**The task**
Please return the material exactly; leave no entry out.
● ● ● ●
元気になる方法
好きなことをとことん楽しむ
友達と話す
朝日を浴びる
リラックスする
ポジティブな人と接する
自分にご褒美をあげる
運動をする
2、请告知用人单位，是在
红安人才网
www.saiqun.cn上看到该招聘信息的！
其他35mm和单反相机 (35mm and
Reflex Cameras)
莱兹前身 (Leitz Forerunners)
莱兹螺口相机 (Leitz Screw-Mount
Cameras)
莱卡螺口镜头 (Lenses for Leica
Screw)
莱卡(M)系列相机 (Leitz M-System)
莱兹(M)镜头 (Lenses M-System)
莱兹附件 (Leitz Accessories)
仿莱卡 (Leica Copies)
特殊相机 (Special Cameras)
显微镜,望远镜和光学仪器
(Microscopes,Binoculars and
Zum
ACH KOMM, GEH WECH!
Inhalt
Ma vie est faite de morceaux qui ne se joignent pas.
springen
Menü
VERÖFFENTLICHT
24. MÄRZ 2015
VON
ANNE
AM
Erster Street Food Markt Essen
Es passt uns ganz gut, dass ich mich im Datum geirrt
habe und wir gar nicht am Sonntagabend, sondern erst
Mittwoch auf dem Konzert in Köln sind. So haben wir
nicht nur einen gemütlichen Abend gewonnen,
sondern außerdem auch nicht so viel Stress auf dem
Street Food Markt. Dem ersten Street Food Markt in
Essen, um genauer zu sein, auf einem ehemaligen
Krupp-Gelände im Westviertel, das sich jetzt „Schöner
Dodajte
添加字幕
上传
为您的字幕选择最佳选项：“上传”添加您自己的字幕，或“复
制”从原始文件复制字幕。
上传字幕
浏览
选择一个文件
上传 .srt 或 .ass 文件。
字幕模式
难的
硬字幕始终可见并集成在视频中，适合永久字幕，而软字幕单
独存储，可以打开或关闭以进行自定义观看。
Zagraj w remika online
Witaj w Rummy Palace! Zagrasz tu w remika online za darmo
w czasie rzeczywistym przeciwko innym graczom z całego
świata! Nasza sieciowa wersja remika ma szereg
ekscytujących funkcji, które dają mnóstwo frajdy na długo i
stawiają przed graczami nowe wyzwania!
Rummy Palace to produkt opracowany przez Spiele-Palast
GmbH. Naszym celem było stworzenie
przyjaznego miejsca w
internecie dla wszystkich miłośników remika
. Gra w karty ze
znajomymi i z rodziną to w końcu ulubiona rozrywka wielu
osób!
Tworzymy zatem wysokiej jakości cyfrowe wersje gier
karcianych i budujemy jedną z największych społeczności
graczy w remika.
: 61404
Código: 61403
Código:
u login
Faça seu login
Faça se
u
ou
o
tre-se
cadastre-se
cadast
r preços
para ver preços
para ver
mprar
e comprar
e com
● ● ● ●
**Final answer**
元気になる方法
好きなことをとことん楽しむ
友達と話す
朝日を浴びる
リラックスする
ポジティブな人と接する
自分にご褒美をあげる
運動をする
2、请告知用人单位，是在
红安人才网
www.saiqun.cn上看到该招聘信息的！
其他35mm和单反相机 (35mm and
Reflex Cameras)
莱兹前身 (Leitz Forerunners)
莱兹螺口相机 (Leitz Screw-Mount
Cameras)
莱卡螺口镜头 (Lenses for Leica
Screw)
莱卡(M)系列相机 (Leitz M-System)
莱兹(M)镜头 (Lenses M-System)
莱兹附件 (Leitz Accessories)
仿莱卡 (Leica Copies)
特殊相机 (Special Cameras)
显微镜,望远镜和光学仪器
(Microscopes,Binoculars and
Zum
ACH KOMM, GEH WECH!
Inhalt
Ma vie est faite de morceaux qui ne se joignent pas.
springen
Menü
VERÖFFENTLICHT
24. MÄRZ 2015
VON
ANNE
AM
Erster Street Food Markt Essen
Es passt uns ganz gut, dass ich mich im Datum geirrt
habe und wir gar nicht am Sonntagabend, sondern erst
Mittwoch auf dem Konzert in Köln sind. So haben wir
nicht nur einen gemütlichen Abend gewonnen,
sondern außerdem auch nicht so viel Stress auf dem
Street Food Markt. Dem ersten Street Food Markt in
Essen, um genauer zu sein, auf einem ehemaligen
Krupp-Gelände im Westviertel, das sich jetzt „Schöner
Dodajte
添加字幕
上传
为您的字幕选择最佳选项：“上传”添加您自己的字幕，或“复
制”从原始文件复制字幕。
上传字幕
浏览
选择一个文件
上传 .srt 或 .ass 文件。
字幕模式
难的
硬字幕始终可见并集成在视频中，适合永久字幕，而软字幕单
独存储，可以打开或关闭以进行自定义观看。
Zagraj w remika online
Witaj w Rummy Palace! Zagrasz tu w remika online za darmo
w czasie rzeczywistym przeciwko innym graczom z całego
świata! Nasza sieciowa wersja remika ma szereg
ekscytujących funkcji, które dają mnóstwo frajdy na długo i
stawiają przed graczami nowe wyzwania!
Rummy Palace to produkt opracowany przez Spiele-Palast
GmbH. Naszym celem było stworzenie
przyjaznego miejsca w
internecie dla wszystkich miłośników remika
. Gra w karty ze
znajomymi i z rodziną to w końcu ulubiona rozrywka wielu
osób!
Tworzymy zatem wysokiej jakości cyfrowe wersje gier
karcianych i budujemy jedną z największych społeczności
graczy w remika.
: 61404
Código: 61403
Código:
u login
Faça seu login
Faça se
u
ou
o
tre-se
cadastre-se
cadast
r preços
para ver preços
para ver
mprar
e comprar
e com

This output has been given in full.